E' morto a 86 anni negli Usa il registra ceco, Milos Forman. Ne ha dato notizia la moglie Martina. Forman aveva vinto due Oscar e due Golden Globe per la regia di 'Qualcuno volò sul nido del cuculo' e per 'Amadeus'. Un terzo Golden Globe lo aveva preso per 'Larry Flynt - Oltre lo scandalo'. A darne la notizia è stata la moglie Martina, la quale ha detto che il decesso è avvenuto improvvisamente, sebbene fosse da qualche tempo alle prese con una difficile malattia. “Si è spento in serenità, circondato dall’affetto dei suoi cari” ha annunciato con una telefonata alla agenzia stampa Ctk, di Praga. Nato a Caslav, in Boemia centrale, nell’allora Cecoslovacchia, Forman viveva negli Stati Uniti. 

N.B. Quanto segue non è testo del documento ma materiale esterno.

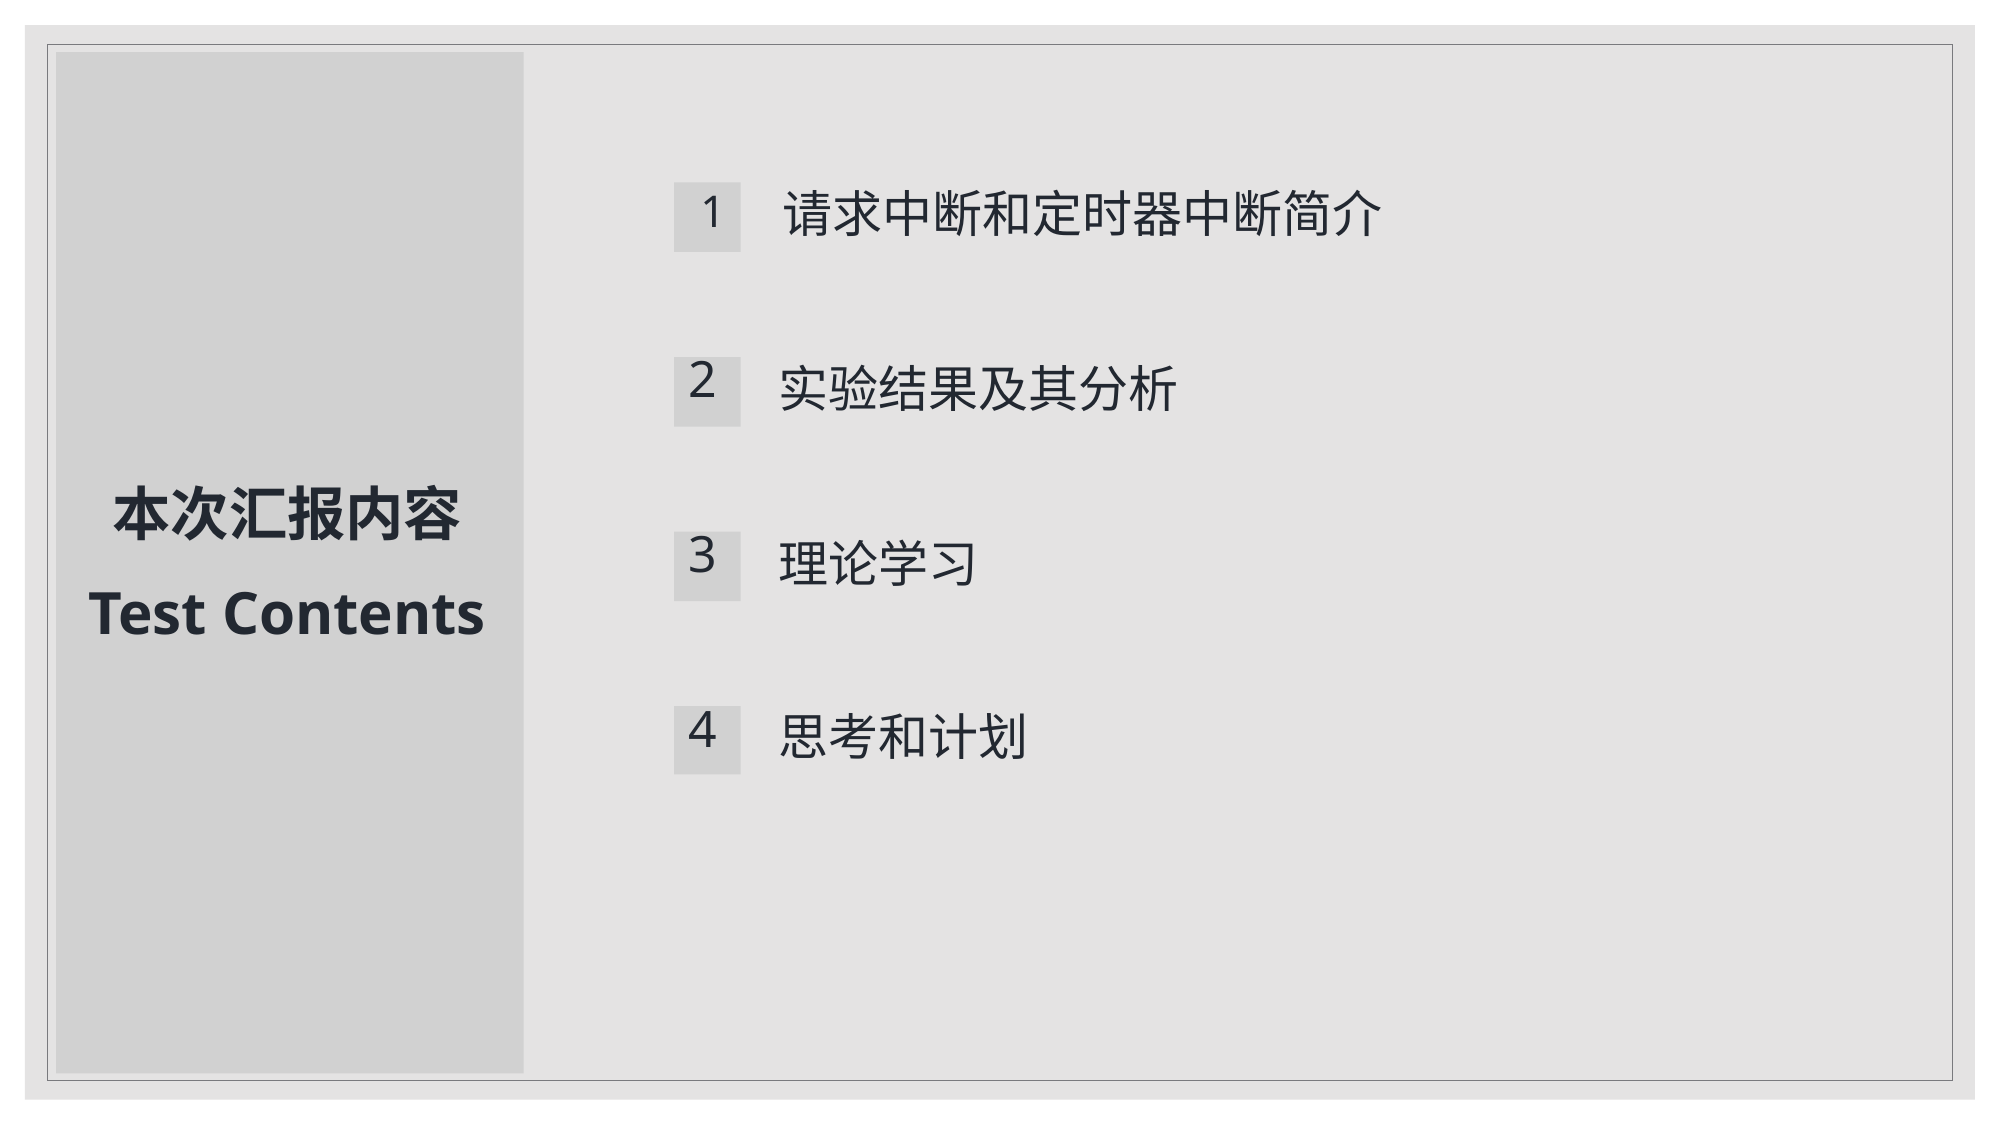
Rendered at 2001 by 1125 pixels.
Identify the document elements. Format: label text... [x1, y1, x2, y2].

list 1 [674, 182, 741, 252]
list 3 [674, 531, 741, 602]
list 思考和计划 [763, 704, 1507, 782]
list 请求中断和定时器中断简介 [768, 181, 1790, 260]
list 实验结果及其分析 [763, 357, 1256, 435]
list 4 [674, 706, 741, 775]
list Test Contents [73, 576, 502, 662]
list 本次汇报内容 [73, 477, 502, 563]
list 理论学习 [763, 531, 1256, 609]
list 2 [674, 357, 741, 427]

Durante l'invasione della Cecoslovacchia da parte delle truppe del Patto di Varsavia, che nell'estate del 1968 mise fine alla primavera di Praga, Milos Forman scelse l'esilio prima rifugiandosi in Francia, dove scrisse con Jean-Claude Carriere la sceneggiatura di Taking Off, e poi negli Stati Uniti. Se le commedie realizzate in Cecoslovacchia erano state apertamente critiche verso il socialismo reale, per i film americani negli anni '70, da Taking Off (1971) a Qualcuno volò sul nido del cuculo (1975), fino a Hair (1979), Norman non smise di esercitare il suo sguardo critico e mettere il suo cinema a servizio della lotta contro ogni sistema di potere, questa volta incarnato nel mondo capitalista. Era diventato cittadino americano nel 1995.